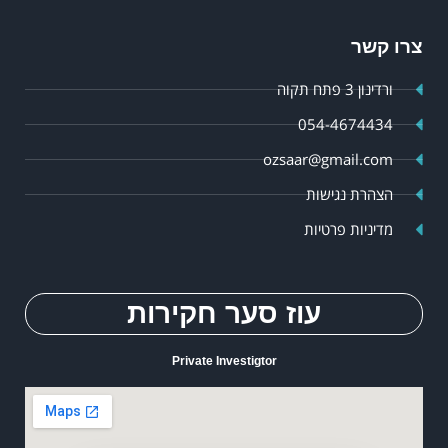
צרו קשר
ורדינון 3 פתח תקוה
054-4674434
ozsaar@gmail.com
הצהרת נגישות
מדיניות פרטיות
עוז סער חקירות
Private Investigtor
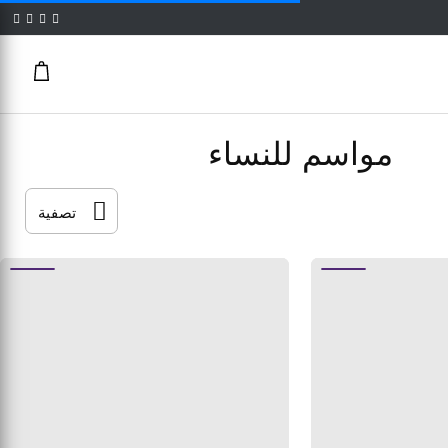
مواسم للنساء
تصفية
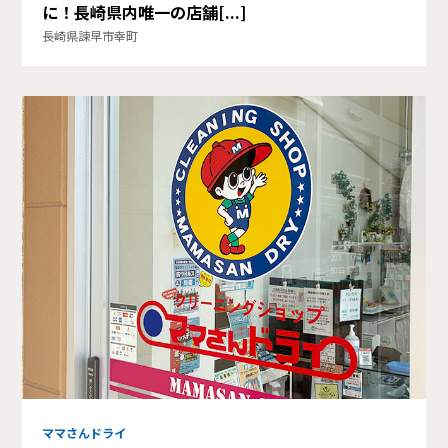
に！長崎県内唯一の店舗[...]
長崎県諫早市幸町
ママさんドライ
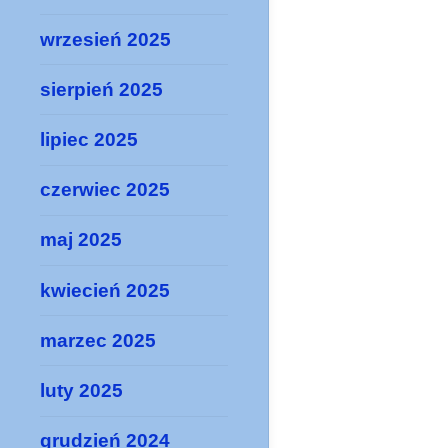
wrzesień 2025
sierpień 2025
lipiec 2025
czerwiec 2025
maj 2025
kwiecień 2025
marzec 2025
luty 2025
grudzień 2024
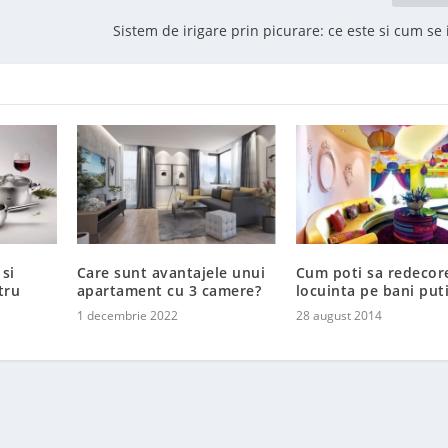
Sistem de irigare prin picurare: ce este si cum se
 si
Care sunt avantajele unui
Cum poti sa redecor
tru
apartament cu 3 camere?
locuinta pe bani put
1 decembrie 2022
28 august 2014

#####

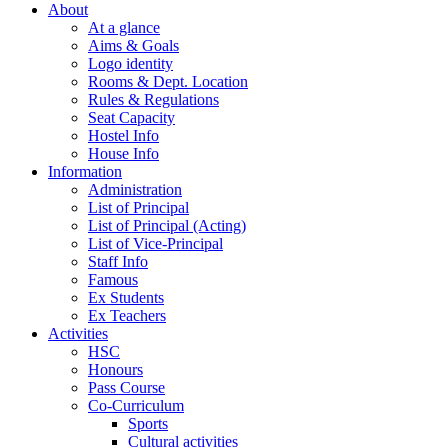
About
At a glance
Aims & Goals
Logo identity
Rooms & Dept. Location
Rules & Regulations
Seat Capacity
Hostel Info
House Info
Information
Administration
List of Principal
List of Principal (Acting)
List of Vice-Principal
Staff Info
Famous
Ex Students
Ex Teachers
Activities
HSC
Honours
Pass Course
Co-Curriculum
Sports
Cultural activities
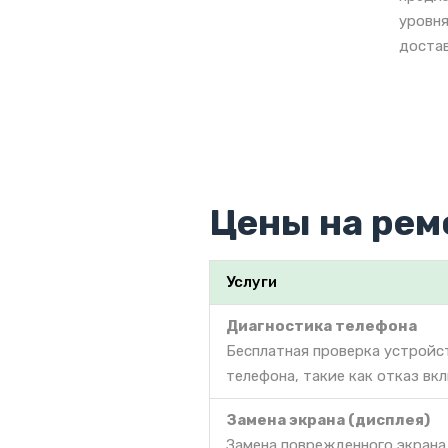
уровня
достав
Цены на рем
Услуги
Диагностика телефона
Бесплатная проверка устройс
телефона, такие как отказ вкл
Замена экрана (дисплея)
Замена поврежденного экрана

#####

What to produce:
Among the entries, find each line that includes the string "Замена" and copy it.

Final answer:
Замена экрана (дисплея)
Замена поврежденного экрана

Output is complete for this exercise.